La codification intelligente, au contraire, s’appuie sur la nature même des opérations qu’entend effectuer le système ou sur les pro-priétés des opérandes. Elle « met en facteurs » les parties identiques de ce point de vue. Les données de base sont représentées par un produit : type x caractères spécifiques. On peut ici multiplier les exemples : bases de données, programmation objet, codes de fichiers avec en-têtes. On peut aussi rappeler l’organisation d’autres types de mémoires, notamment les archives sur papier avec leur hiérarchie classique (caractère, mot, phrase, paragraphe, chapitre, volume, ouvrage, rayon, bibliothèque...). La complexité des données en D va de pair avec un accroissement de complexité des programmes. Un fichier simple peut être traité par des machines simples, des machines à cartes perforées, par exemple. Une base de données relationnelle exige (et encourage d'ailleurs) des outils plus puissants. Une base de connaissances de type système expert est encore plus exigeante.

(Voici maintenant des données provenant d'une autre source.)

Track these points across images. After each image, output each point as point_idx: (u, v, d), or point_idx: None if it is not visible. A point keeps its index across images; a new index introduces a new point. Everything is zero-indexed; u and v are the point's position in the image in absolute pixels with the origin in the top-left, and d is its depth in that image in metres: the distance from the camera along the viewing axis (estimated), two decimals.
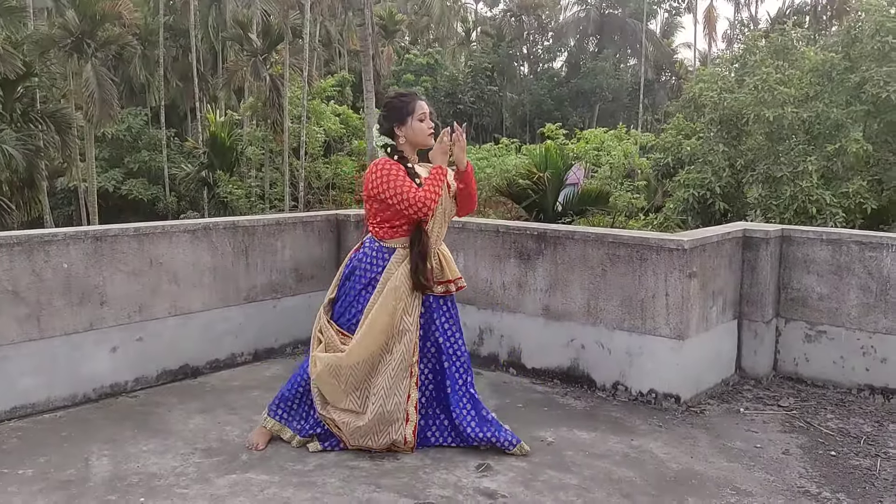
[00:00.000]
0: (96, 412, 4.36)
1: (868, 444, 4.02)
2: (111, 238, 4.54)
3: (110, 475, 3.54)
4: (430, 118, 3.69)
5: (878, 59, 13.67)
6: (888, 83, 13.04)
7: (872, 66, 13.50)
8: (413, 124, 3.66)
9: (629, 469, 3.68)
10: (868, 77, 13.40)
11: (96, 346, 4.51)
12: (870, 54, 13.83)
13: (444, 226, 3.76)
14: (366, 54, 22.92)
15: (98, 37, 24.98)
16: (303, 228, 5.68)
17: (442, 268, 3.74)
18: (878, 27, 13.74)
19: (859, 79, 13.72)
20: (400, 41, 43.48)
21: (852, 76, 14.02)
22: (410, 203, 3.51)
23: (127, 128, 30.06)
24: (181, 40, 33.12)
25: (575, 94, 44.44)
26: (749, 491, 3.47)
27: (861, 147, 13.41)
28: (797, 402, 4.64)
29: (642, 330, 4.54)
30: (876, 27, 13.77)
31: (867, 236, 4.69)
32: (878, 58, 13.69)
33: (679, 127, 17.45)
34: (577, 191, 19.81)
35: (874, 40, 13.67)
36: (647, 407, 4.53)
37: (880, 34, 13.67)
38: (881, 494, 3.46)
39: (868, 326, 4.62)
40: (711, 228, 5.37)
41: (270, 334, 5.48)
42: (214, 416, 4.30)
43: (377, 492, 3.40)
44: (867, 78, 13.42)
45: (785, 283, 4.94)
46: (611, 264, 4.63)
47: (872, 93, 13.22)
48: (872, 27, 13.86)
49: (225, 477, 3.53)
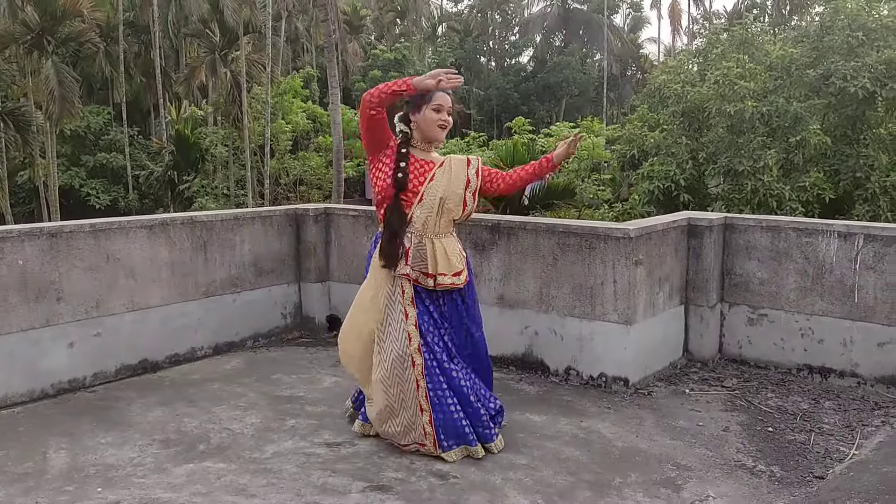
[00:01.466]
0: (54, 407, 4.40)
1: (804, 421, 4.21)
2: (67, 234, 4.58)
3: (68, 467, 3.60)
4: (447, 112, 3.63)
5: (845, 54, 14.05)
6: (854, 77, 13.40)
7: (839, 60, 13.85)
8: (426, 113, 3.61)
9: (577, 449, 3.83)
10: (834, 70, 13.74)
11: (53, 341, 4.55)
12: (838, 48, 14.19)
13: (438, 217, 3.64)
14: (330, 50, 22.87)
15: (59, 33, 24.63)
16: (261, 223, 5.74)
17: (425, 258, 3.62)
18: (851, 22, 14.10)
19: (823, 71, 14.07)
20: (366, 37, 43.36)
21: (810, 71, 14.38)
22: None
23: (87, 126, 29.59)
24: (143, 36, 32.72)
25: (541, 89, 44.70)
26: (689, 466, 3.64)
27: (821, 139, 13.78)
28: (740, 382, 4.83)
29: (592, 316, 4.69)
30: (849, 22, 14.14)
31: (803, 223, 4.89)
32: (846, 52, 14.06)
33: (643, 118, 17.72)
34: (544, 184, 20.01)
35: (844, 33, 14.04)
36: (598, 390, 4.68)
37: (851, 28, 14.04)
38: (812, 466, 3.65)
39: (806, 309, 4.82)
40: (657, 217, 5.55)
41: (231, 328, 5.54)
42: (173, 409, 4.37)
43: (332, 476, 3.50)
44: (833, 70, 13.76)
45: (728, 268, 5.13)
46: (561, 253, 4.78)
47: (839, 86, 13.55)
48: (845, 22, 14.23)
49: (182, 466, 3.61)
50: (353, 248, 5.85)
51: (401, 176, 3.58)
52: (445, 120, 3.63)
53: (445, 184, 3.65)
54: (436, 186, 3.63)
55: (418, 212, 3.61)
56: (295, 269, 5.98)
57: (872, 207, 13.81)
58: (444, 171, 3.69)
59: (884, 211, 13.68)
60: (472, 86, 42.73)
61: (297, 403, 4.47)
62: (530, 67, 48.71)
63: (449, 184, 3.66)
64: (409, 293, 3.65)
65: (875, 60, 13.51)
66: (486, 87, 45.21)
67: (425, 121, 3.61)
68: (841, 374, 4.74)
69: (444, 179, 3.66)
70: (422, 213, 3.61)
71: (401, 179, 3.59)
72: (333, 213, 6.01)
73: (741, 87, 14.38)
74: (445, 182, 3.65)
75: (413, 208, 3.61)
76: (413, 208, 3.61)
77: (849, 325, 4.68)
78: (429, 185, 3.63)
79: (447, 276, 3.64)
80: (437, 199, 3.62)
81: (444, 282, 3.64)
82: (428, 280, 3.63)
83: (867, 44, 14.07)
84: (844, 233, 4.67)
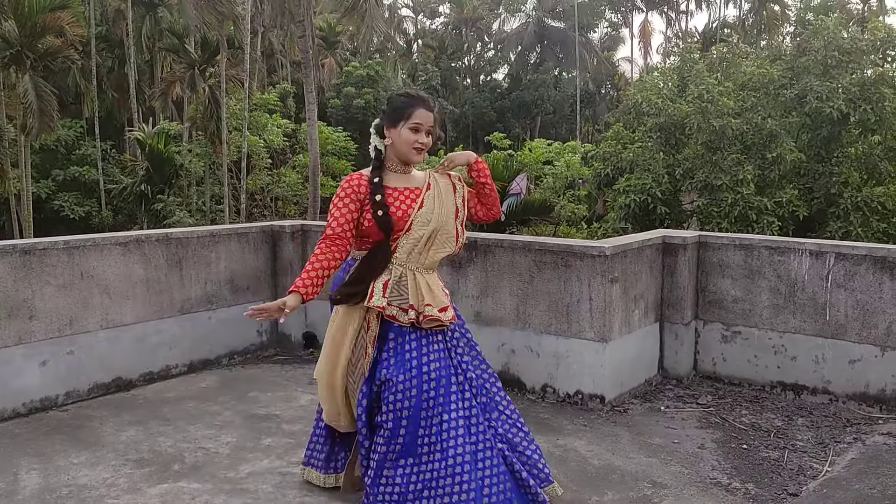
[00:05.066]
0: (26, 426, 4.33)
1: (777, 438, 4.26)
2: (40, 251, 4.53)
3: (40, 488, 3.54)
4: (426, 133, 3.13)
5: (821, 75, 14.36)
6: (829, 98, 13.69)
7: (814, 81, 14.15)
8: (402, 132, 3.11)
9: (554, 467, 3.82)
10: (809, 89, 14.04)
11: (25, 360, 4.48)
12: (813, 69, 14.52)
13: (426, 249, 3.15)
14: (307, 66, 22.92)
15: (37, 48, 24.38)
16: (238, 240, 5.71)
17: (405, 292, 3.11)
18: (827, 43, 14.44)
19: (798, 91, 14.37)
20: (342, 53, 43.44)
21: (787, 91, 14.69)
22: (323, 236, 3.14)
23: (57, 139, 29.23)
24: (116, 51, 32.51)
25: (517, 106, 45.04)
26: (664, 483, 3.66)
27: (796, 156, 14.06)
28: (714, 399, 4.87)
29: (568, 333, 4.72)
30: (825, 43, 14.47)
31: (776, 241, 4.97)
32: (821, 73, 14.38)
33: (618, 136, 17.94)
34: (520, 200, 20.16)
35: (820, 54, 14.38)
36: (574, 407, 4.70)
37: (827, 49, 14.38)
38: (786, 483, 3.69)
39: (779, 326, 4.89)
40: (632, 235, 5.61)
41: (206, 346, 5.50)
42: (147, 428, 4.31)
43: (309, 496, 3.48)
44: (808, 90, 14.06)
45: (703, 286, 5.19)
46: (538, 271, 4.81)
47: (814, 105, 13.83)
48: (821, 42, 14.56)
49: (157, 486, 3.57)
50: None
51: (381, 214, 3.07)
52: (423, 143, 3.13)
53: (438, 213, 3.17)
54: (425, 215, 3.14)
55: (403, 242, 3.12)
56: (271, 286, 5.94)
57: (844, 224, 14.08)
58: (432, 196, 3.19)
59: (855, 227, 13.94)
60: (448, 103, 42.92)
61: (273, 422, 4.44)
62: (505, 84, 49.06)
63: (441, 213, 3.18)
64: (374, 331, 3.14)
65: (849, 82, 13.83)
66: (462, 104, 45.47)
67: (401, 140, 3.12)
68: (813, 391, 4.81)
69: (436, 207, 3.17)
70: (407, 244, 3.12)
71: (383, 219, 3.07)
72: (310, 229, 6.00)
73: (724, 104, 14.65)
74: (438, 211, 3.17)
75: (399, 240, 3.12)
76: (399, 240, 3.12)
77: (821, 342, 4.75)
78: (418, 213, 3.13)
79: (434, 308, 3.11)
80: (428, 230, 3.13)
81: (431, 313, 3.08)
82: (408, 314, 3.09)
83: (842, 65, 14.41)
84: (816, 251, 4.75)
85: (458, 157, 3.31)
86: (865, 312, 4.59)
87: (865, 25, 16.60)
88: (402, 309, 3.10)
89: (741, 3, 44.64)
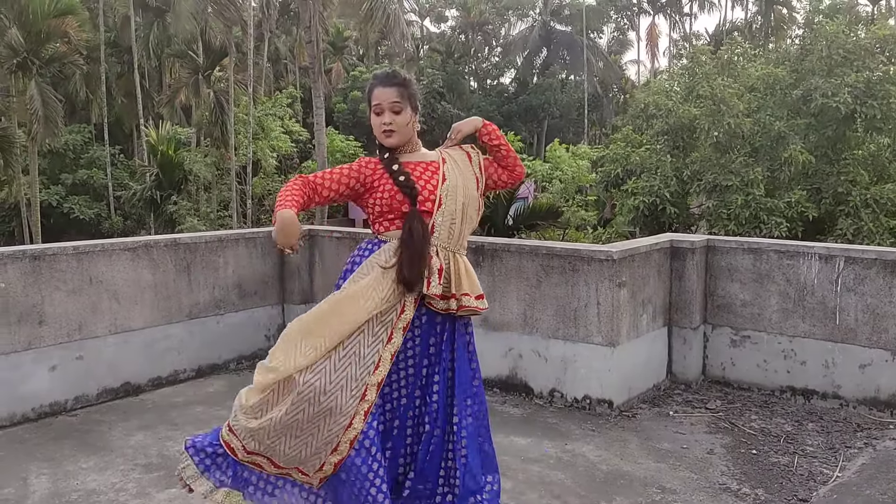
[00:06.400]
0: (35, 431, 4.34)
1: (787, 443, 4.24)
2: (50, 257, 4.55)
3: (49, 493, 3.55)
4: (390, 111, 2.80)
5: (826, 73, 14.38)
6: (835, 95, 13.70)
7: (819, 80, 14.17)
8: (371, 117, 2.87)
9: (562, 472, 3.83)
10: (815, 87, 14.05)
11: (35, 365, 4.50)
12: (818, 69, 14.53)
13: (462, 225, 2.85)
14: (314, 71, 22.96)
15: (43, 55, 24.54)
16: (245, 244, 5.73)
17: (450, 279, 2.79)
18: (830, 43, 14.49)
19: (803, 91, 14.38)
20: (349, 58, 43.55)
21: (794, 91, 14.69)
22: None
23: (64, 143, 29.38)
24: (125, 56, 32.67)
25: (524, 110, 45.00)
26: (673, 489, 3.64)
27: (807, 157, 14.05)
28: (724, 404, 4.85)
29: (576, 338, 4.71)
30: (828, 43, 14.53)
31: (785, 245, 4.95)
32: (825, 73, 14.39)
33: (627, 138, 17.94)
34: (528, 205, 20.14)
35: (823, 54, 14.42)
36: (582, 412, 4.69)
37: (830, 49, 14.42)
38: (797, 489, 3.66)
39: (788, 331, 4.87)
40: (640, 239, 5.60)
41: (214, 350, 5.51)
42: (156, 433, 4.32)
43: None
44: (814, 88, 14.07)
45: (711, 290, 5.17)
46: (545, 275, 4.80)
47: (820, 103, 13.83)
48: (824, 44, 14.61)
49: (165, 491, 3.57)
50: (337, 270, 5.81)
51: (403, 179, 2.78)
52: (386, 123, 2.80)
53: (463, 184, 2.87)
54: (453, 188, 2.84)
55: (440, 219, 2.79)
56: (279, 290, 5.96)
57: (856, 221, 14.01)
58: (451, 168, 2.89)
59: (867, 223, 13.87)
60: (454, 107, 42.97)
61: None
62: (512, 89, 49.07)
63: (465, 184, 2.88)
64: (408, 317, 2.77)
65: (854, 80, 13.83)
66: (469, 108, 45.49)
67: (373, 128, 2.87)
68: (823, 395, 4.78)
69: (459, 179, 2.88)
70: (444, 221, 2.80)
71: (406, 183, 2.78)
72: (317, 234, 6.01)
73: (734, 105, 14.66)
74: (462, 182, 2.87)
75: (434, 216, 2.80)
76: (434, 216, 2.80)
77: (831, 346, 4.72)
78: (443, 186, 2.83)
79: (471, 297, 2.83)
80: (459, 203, 2.84)
81: (468, 304, 2.81)
82: (446, 302, 2.78)
83: (846, 64, 14.41)
84: (825, 255, 4.73)
85: (465, 126, 2.99)
86: (875, 317, 4.56)
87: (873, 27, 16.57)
88: (444, 297, 2.79)
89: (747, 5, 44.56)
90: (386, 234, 2.82)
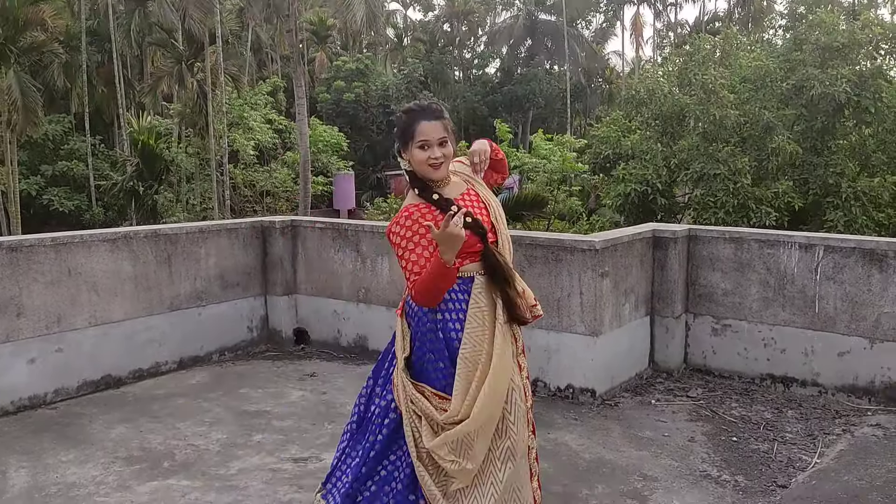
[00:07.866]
0: (14, 424, 4.31)
1: (767, 430, 4.27)
2: (27, 248, 4.50)
3: (28, 486, 3.52)
4: (437, 144, 2.76)
5: (820, 65, 14.50)
6: (832, 84, 13.85)
7: (815, 70, 14.29)
8: (414, 152, 2.79)
9: (545, 461, 3.82)
10: (810, 77, 14.17)
11: (13, 357, 4.46)
12: (811, 61, 14.65)
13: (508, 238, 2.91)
14: (296, 60, 22.82)
15: (21, 43, 24.20)
16: (227, 236, 5.69)
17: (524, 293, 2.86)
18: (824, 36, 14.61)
19: (796, 82, 14.50)
20: (332, 47, 43.28)
21: (786, 83, 14.79)
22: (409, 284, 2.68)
23: (44, 134, 29.02)
24: (106, 45, 32.29)
25: (509, 100, 44.93)
26: (655, 476, 3.67)
27: (794, 148, 14.17)
28: (705, 392, 4.89)
29: (559, 328, 4.72)
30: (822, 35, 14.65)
31: (766, 234, 4.98)
32: (819, 63, 14.51)
33: (617, 121, 17.97)
34: (513, 195, 20.12)
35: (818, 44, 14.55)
36: (566, 401, 4.71)
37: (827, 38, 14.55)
38: (775, 475, 3.70)
39: (768, 319, 4.90)
40: (623, 229, 5.61)
41: (196, 342, 5.48)
42: (137, 425, 4.30)
43: (299, 492, 3.47)
44: (808, 78, 14.19)
45: (693, 279, 5.19)
46: (528, 265, 4.80)
47: (817, 91, 13.94)
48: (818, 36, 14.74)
49: (146, 484, 3.56)
50: (320, 261, 5.82)
51: (470, 221, 2.69)
52: (436, 157, 2.76)
53: (494, 202, 2.92)
54: (496, 210, 2.89)
55: (502, 244, 2.83)
56: (261, 282, 5.93)
57: (846, 213, 14.15)
58: (482, 190, 2.94)
59: (858, 215, 14.01)
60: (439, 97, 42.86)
61: (264, 418, 4.43)
62: (497, 79, 48.99)
63: (494, 200, 2.94)
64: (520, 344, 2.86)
65: (849, 72, 13.99)
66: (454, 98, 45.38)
67: (415, 161, 2.81)
68: (803, 383, 4.82)
69: (491, 198, 2.94)
70: (504, 243, 2.84)
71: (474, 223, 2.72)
72: (300, 225, 5.98)
73: (725, 96, 14.74)
74: (493, 200, 2.93)
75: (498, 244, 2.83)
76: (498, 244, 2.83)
77: (810, 334, 4.76)
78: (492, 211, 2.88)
79: (538, 305, 2.90)
80: (502, 222, 2.88)
81: (540, 312, 2.91)
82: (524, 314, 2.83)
83: (840, 56, 14.56)
84: (805, 244, 4.76)
85: (483, 153, 3.00)
86: (854, 305, 4.60)
87: (858, 18, 16.69)
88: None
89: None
90: (463, 270, 2.74)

Construction d'un modèle du monde
Le perfectionnement d’un système porte de manière corrélative sur ses opérandes et sur ses opérations, sur ses programmes et sur ses données. Chez les êtres humains, le perfectionnement des langages, des théories, de la science, va de pair avec une meilleure description des objets du monde. Le problème même de la vérité peut se poser ici en termes pratiques, sinon même quantitatifs : un nouveau concept, une nouvelle théorie, est utile si elle permet de mieux décrire l’univers, soit en conservant la même quantité d’information mais sous un volume réduit, soit en ayant plus d’information avec la même puissance du système.
La quantité d’information inclut ici la fiabilité de cette information. Une théorie est plus vraie qu’une autre si les prédictions qu’elle permet sont plus souvent confirmées par l’observation.

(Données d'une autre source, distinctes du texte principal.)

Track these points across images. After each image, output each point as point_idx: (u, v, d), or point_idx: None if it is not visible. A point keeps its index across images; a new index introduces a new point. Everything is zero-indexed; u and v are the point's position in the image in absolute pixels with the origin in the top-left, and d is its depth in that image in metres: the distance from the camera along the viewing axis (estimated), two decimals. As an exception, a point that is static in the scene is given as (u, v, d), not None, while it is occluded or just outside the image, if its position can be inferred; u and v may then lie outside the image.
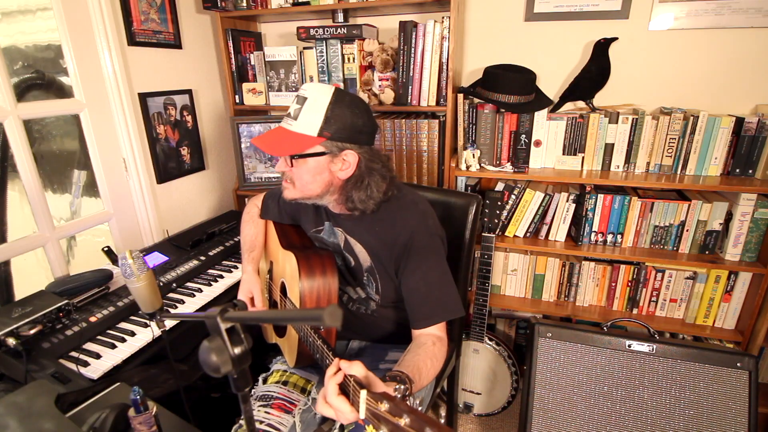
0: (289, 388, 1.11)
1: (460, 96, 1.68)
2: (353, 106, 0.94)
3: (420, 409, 0.59)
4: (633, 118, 1.57)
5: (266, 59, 1.91)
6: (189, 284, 1.47)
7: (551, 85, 1.79)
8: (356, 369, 0.70)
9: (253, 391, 1.12)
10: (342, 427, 0.99)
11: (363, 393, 0.63)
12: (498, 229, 1.70)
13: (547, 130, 1.67)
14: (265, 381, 1.17)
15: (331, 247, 1.15)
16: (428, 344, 0.95)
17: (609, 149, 1.63)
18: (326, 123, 0.92)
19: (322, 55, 1.78)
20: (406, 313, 1.03)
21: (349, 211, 1.03)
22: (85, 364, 1.10)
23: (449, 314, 1.00)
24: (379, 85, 1.78)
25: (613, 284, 1.75)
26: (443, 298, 1.01)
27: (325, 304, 1.04)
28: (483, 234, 1.58)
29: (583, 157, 1.66)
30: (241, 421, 1.04)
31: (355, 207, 1.00)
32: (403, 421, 0.55)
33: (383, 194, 1.00)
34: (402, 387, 0.73)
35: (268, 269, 1.35)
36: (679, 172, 1.59)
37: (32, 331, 1.11)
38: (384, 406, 0.59)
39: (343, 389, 0.69)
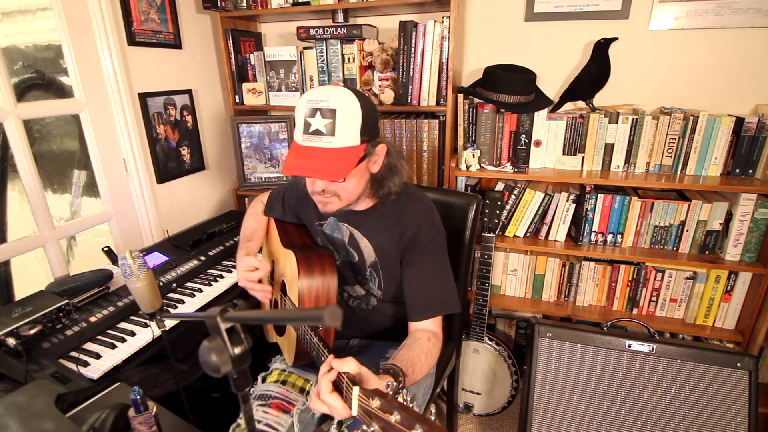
0: (287, 388, 1.11)
1: (460, 96, 1.68)
2: (368, 100, 0.95)
3: (413, 406, 0.60)
4: (633, 118, 1.57)
5: (266, 59, 1.91)
6: (189, 284, 1.47)
7: (551, 85, 1.78)
8: (348, 365, 0.70)
9: (251, 389, 1.12)
10: (340, 422, 0.99)
11: (355, 390, 0.64)
12: (498, 229, 1.70)
13: (547, 130, 1.67)
14: (264, 380, 1.17)
15: (335, 241, 1.15)
16: (423, 339, 0.96)
17: (609, 149, 1.63)
18: (364, 127, 0.91)
19: (322, 55, 1.78)
20: (405, 308, 1.04)
21: (383, 198, 1.04)
22: (85, 364, 1.10)
23: (446, 309, 1.02)
24: (379, 85, 1.78)
25: (613, 284, 1.75)
26: (441, 293, 1.03)
27: (324, 304, 1.04)
28: (483, 234, 1.58)
29: (583, 157, 1.66)
30: (240, 420, 1.04)
31: (390, 192, 1.03)
32: (394, 417, 0.56)
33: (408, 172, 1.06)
34: (394, 384, 0.74)
35: (270, 268, 1.35)
36: (679, 172, 1.59)
37: (32, 331, 1.11)
38: (375, 403, 0.59)
39: (337, 386, 0.70)
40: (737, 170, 1.55)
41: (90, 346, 1.17)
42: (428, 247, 1.03)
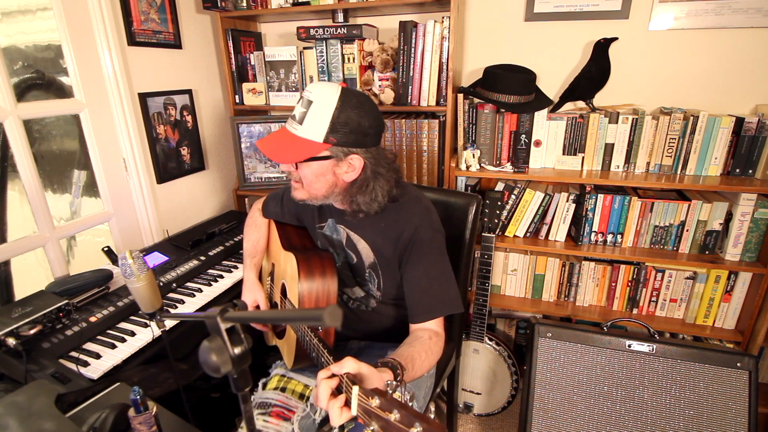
0: (287, 395, 1.11)
1: (460, 96, 1.68)
2: (360, 108, 0.92)
3: (412, 405, 0.60)
4: (633, 118, 1.57)
5: (266, 59, 1.91)
6: (189, 284, 1.47)
7: (551, 85, 1.78)
8: (348, 366, 0.70)
9: (252, 397, 1.12)
10: (342, 427, 0.99)
11: (355, 389, 0.64)
12: (498, 229, 1.70)
13: (547, 130, 1.67)
14: (264, 386, 1.17)
15: (334, 243, 1.15)
16: (424, 338, 0.96)
17: (609, 149, 1.63)
18: (332, 128, 0.91)
19: (322, 55, 1.78)
20: (405, 311, 1.04)
21: (353, 212, 1.03)
22: (85, 364, 1.10)
23: (448, 309, 1.01)
24: (379, 85, 1.78)
25: (613, 284, 1.75)
26: (443, 293, 1.02)
27: (324, 306, 1.04)
28: (483, 234, 1.58)
29: (583, 157, 1.66)
30: (241, 430, 1.04)
31: (359, 209, 1.01)
32: (393, 416, 0.56)
33: (387, 196, 1.01)
34: (393, 383, 0.74)
35: (270, 270, 1.35)
36: (679, 172, 1.59)
37: (32, 331, 1.11)
38: (375, 402, 0.59)
39: (337, 386, 0.70)
40: (737, 170, 1.55)
41: (90, 346, 1.17)
42: (426, 247, 1.02)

Il ne s’agit pas ici de prendre une position métaphysique sur la réalité du monde dans l’absolu, qui réduirait toute l’épistémologie au constructivisme. Cela ne revient au même que dans la mesure, toujours limite, où nous pouvons modéliser les processus de connaissance par les automates finis.
Il y a probablement une limite à ce type de construction, et sans doute elle pourrait se calculer. Il vient un moment où l’accrois-sement de complexité n’est plus possible ou n’a plus d’intérêt. Le produit types par caractères spécifiques atteint un maximum, que nous pourrions appeler la « racine carrée » expressive de notre ensemble E. Cela doit correspondre, en quelque manière, au moment où l’on est le plus proche de l’équiprobabilité de tous les bits (ou de toutes les valeurs que peut prendre l’ensemble de bits).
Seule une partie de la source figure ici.